Exercise requirements: Verbatim repeat, images excluded. Give each entry again as written.

━━━━━━

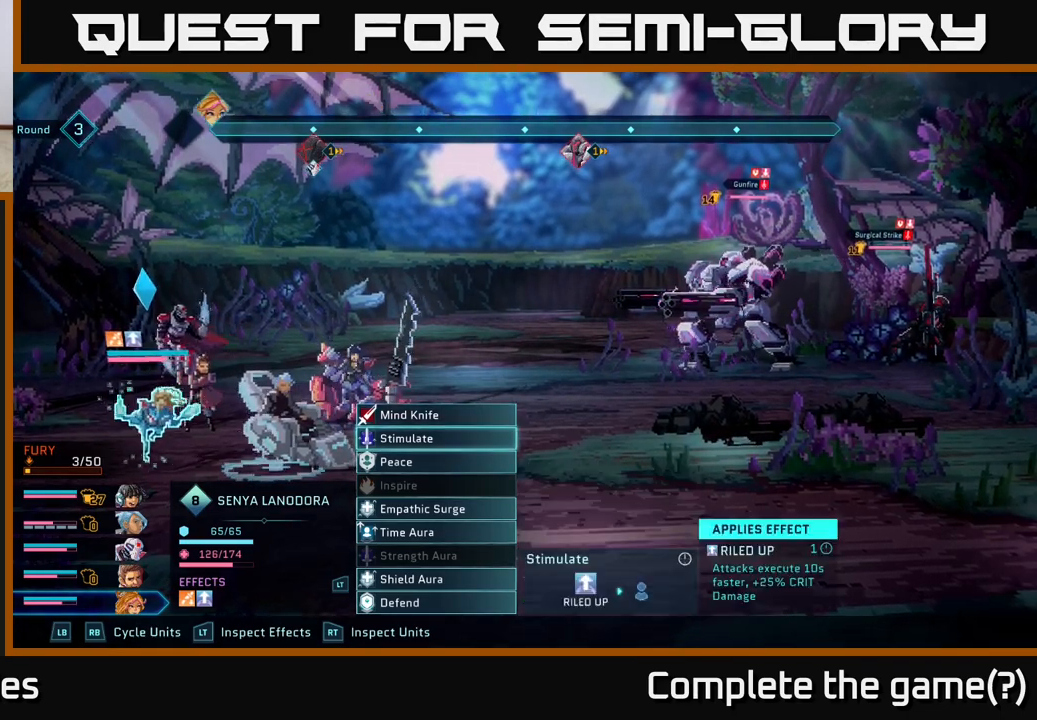
{"buttons": [], "left_stick": "center", "right_stick": "center", "events": [[50, "left_stick", "center"], [150, "left_stick", "down"], [350, "left_stick", "center"]]}
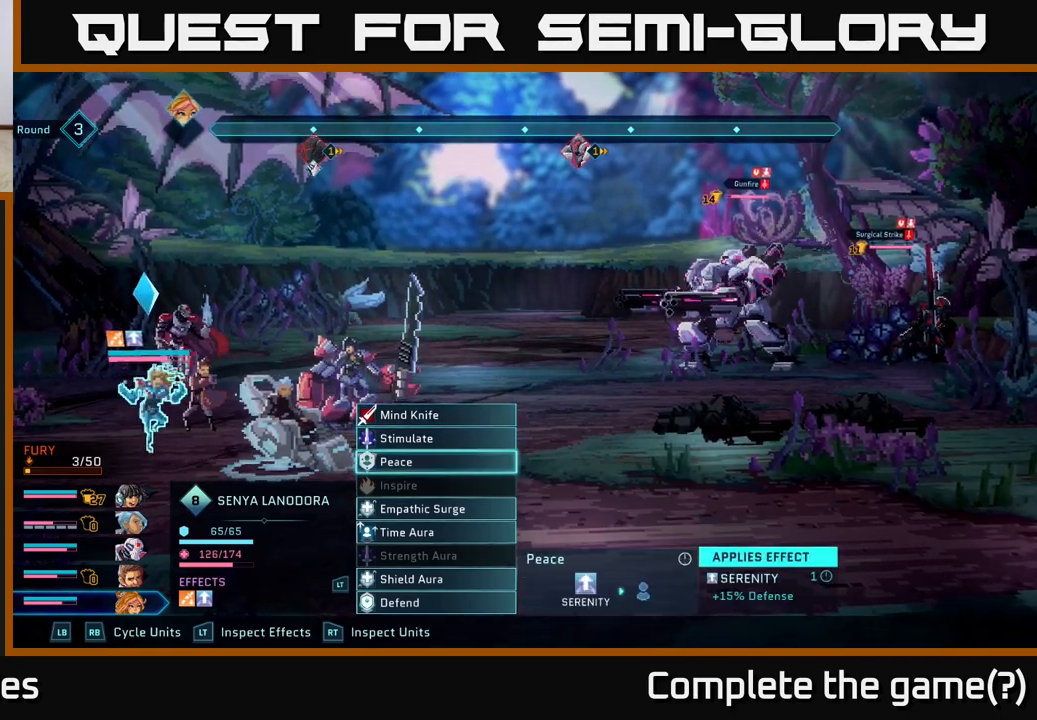
{"buttons": [], "left_stick": "center", "right_stick": "center", "events": []}
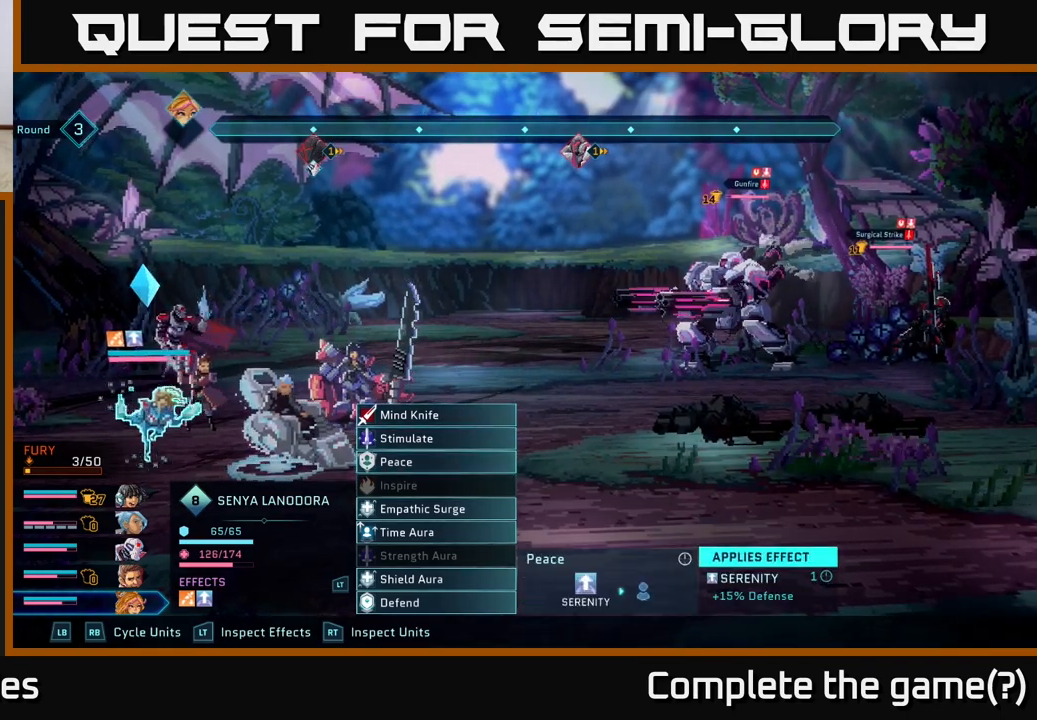
{"buttons": [], "left_stick": "center", "right_stick": "center", "events": []}
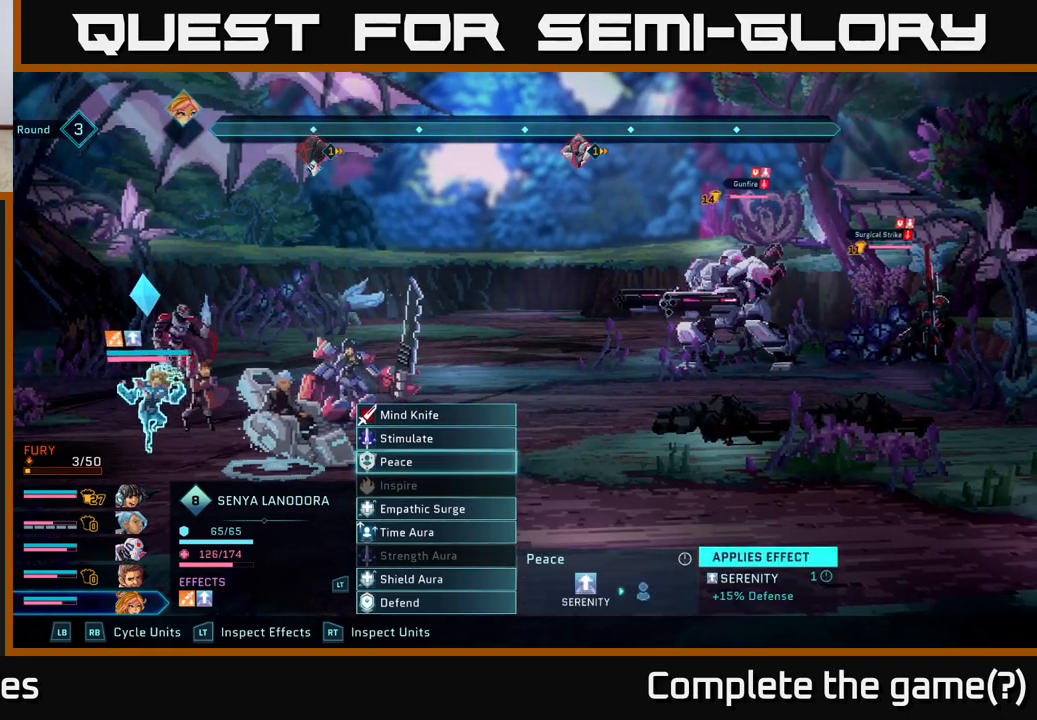
{"buttons": ["L2"], "left_stick": "center", "right_stick": "center", "events": [[483, "L2", "down"]]}
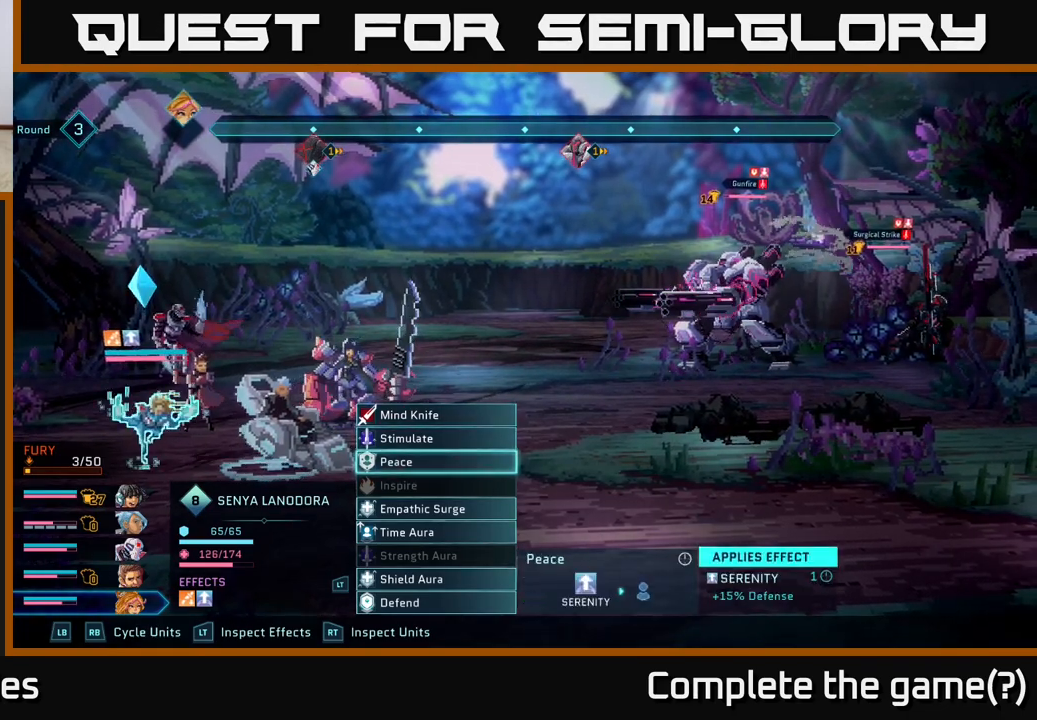
{"buttons": ["L2"], "left_stick": "center", "right_stick": "center", "events": []}
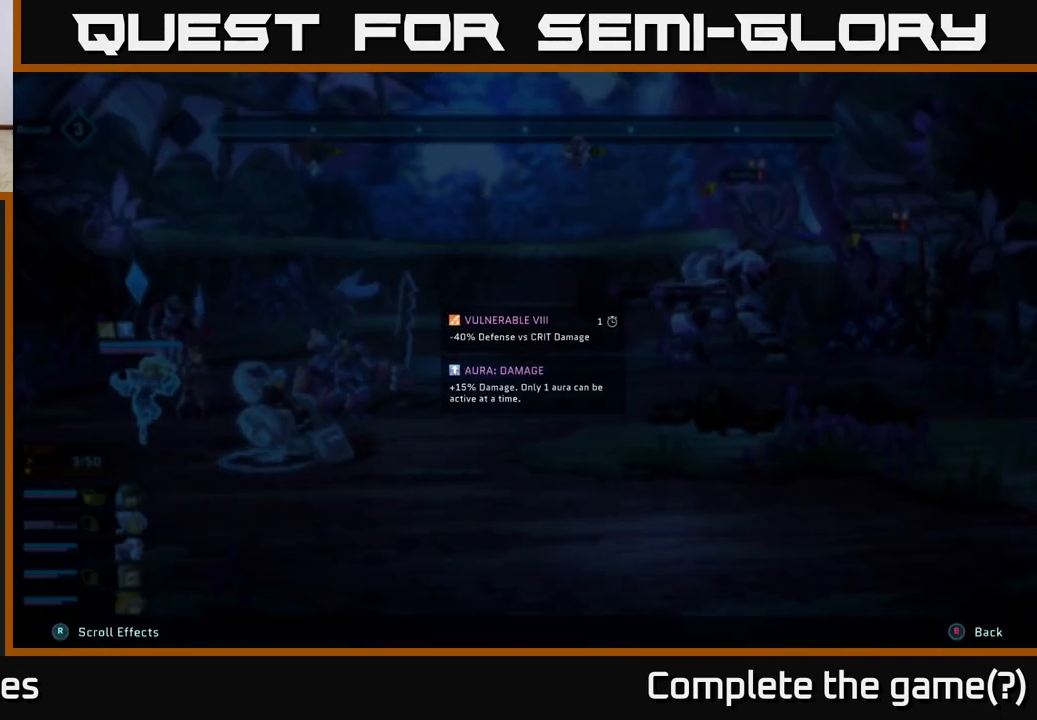
{"buttons": ["L2"], "left_stick": "center", "right_stick": "center", "events": []}
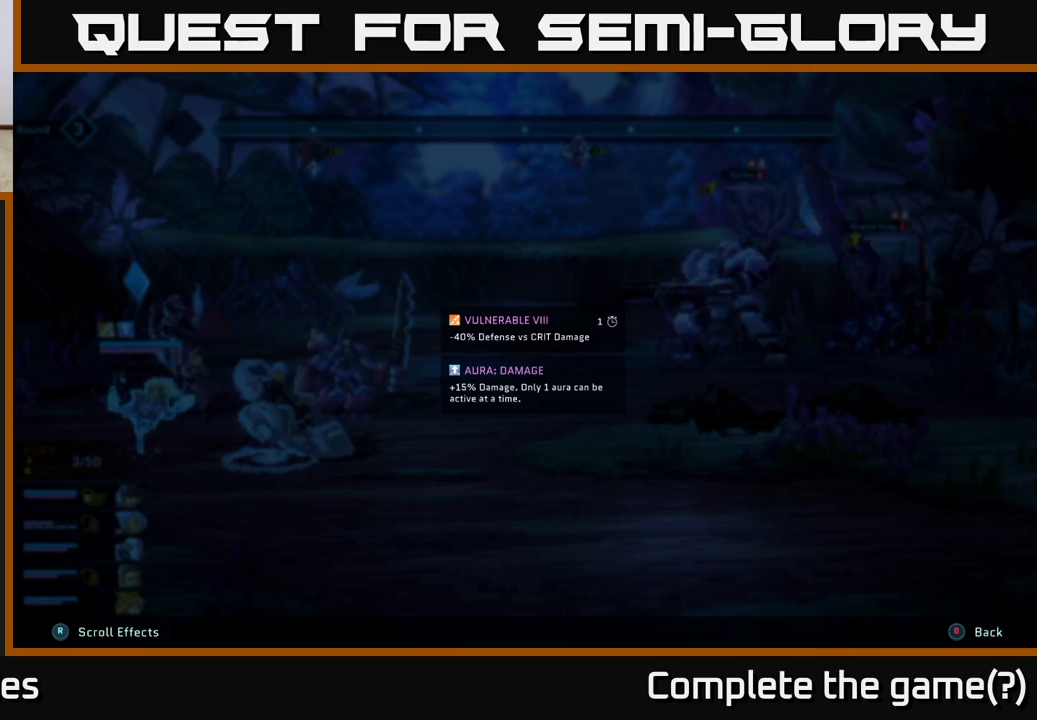
{"buttons": ["R2"], "left_stick": "center", "right_stick": "center", "events": [[17, "R2", "down"], [333, "L2", "up"]]}
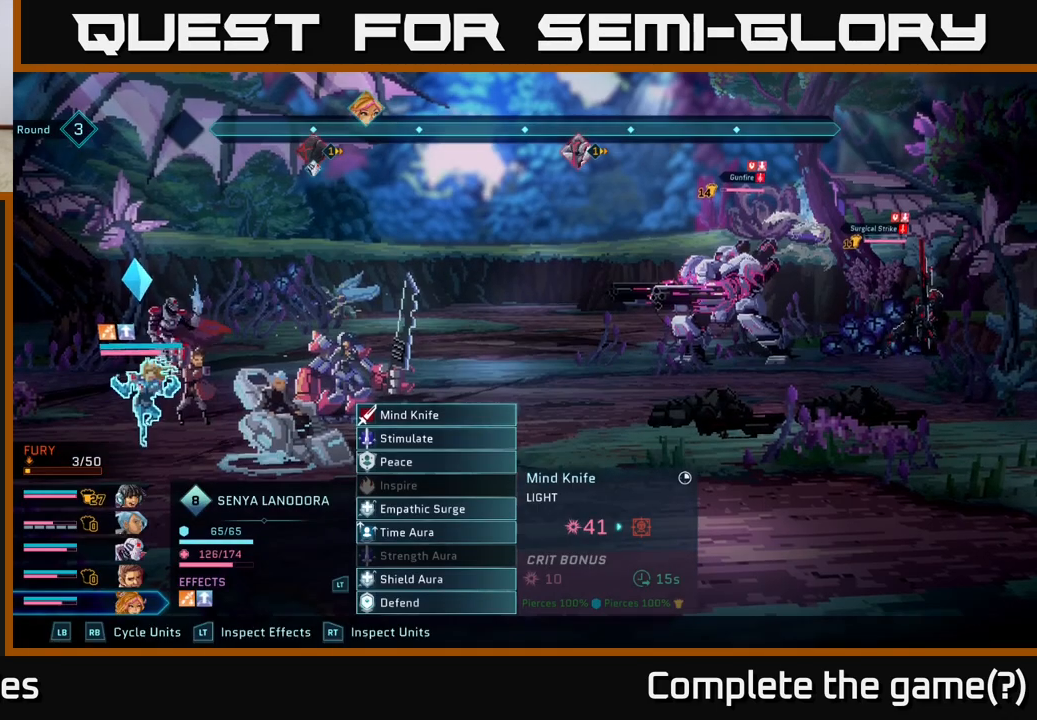
{"buttons": ["R2"], "left_stick": "center", "right_stick": "center", "events": [[333, "R2", "up"], [417, "R2", "down"]]}
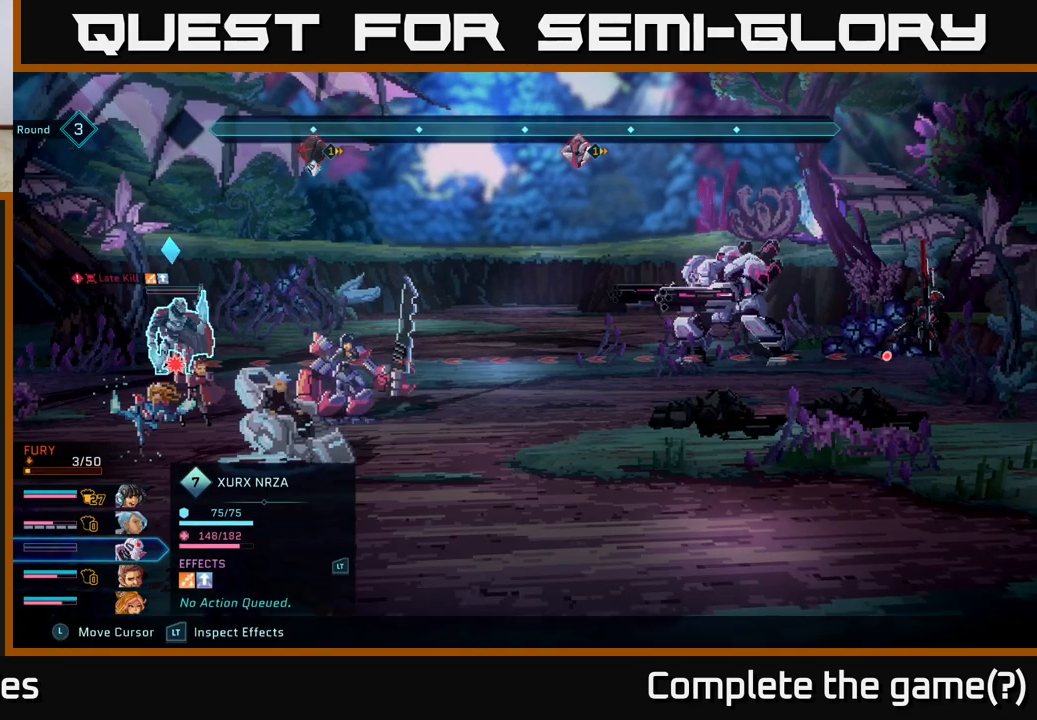
{"buttons": [], "left_stick": "center", "right_stick": "center", "events": [[417, "R2", "up"]]}
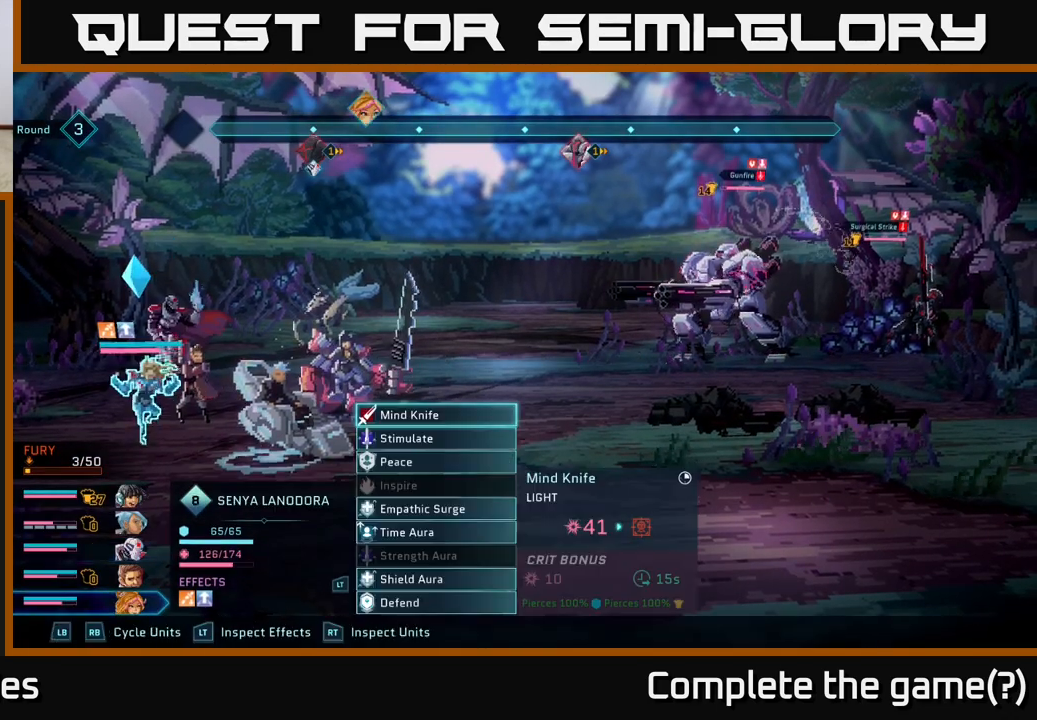
{"buttons": [], "left_stick": "center", "right_stick": "center", "events": []}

━━━━━━

Answer section:
{"buttons": [], "left_stick": "center", "right_stick": "center", "events": [[50, "left_stick", "center"], [150, "left_stick", "down"], [350, "left_stick", "center"]]}
{"buttons": [], "left_stick": "center", "right_stick": "center", "events": []}
{"buttons": [], "left_stick": "center", "right_stick": "center", "events": []}
{"buttons": ["L2"], "left_stick": "center", "right_stick": "center", "events": [[483, "L2", "down"]]}
{"buttons": ["L2"], "left_stick": "center", "right_stick": "center", "events": []}
{"buttons": ["L2"], "left_stick": "center", "right_stick": "center", "events": []}
{"buttons": ["R2"], "left_stick": "center", "right_stick": "center", "events": [[17, "R2", "down"], [333, "L2", "up"]]}
{"buttons": ["R2"], "left_stick": "center", "right_stick": "center", "events": [[333, "R2", "up"], [417, "R2", "down"]]}
{"buttons": [], "left_stick": "center", "right_stick": "center", "events": [[417, "R2", "up"]]}
{"buttons": [], "left_stick": "center", "right_stick": "center", "events": []}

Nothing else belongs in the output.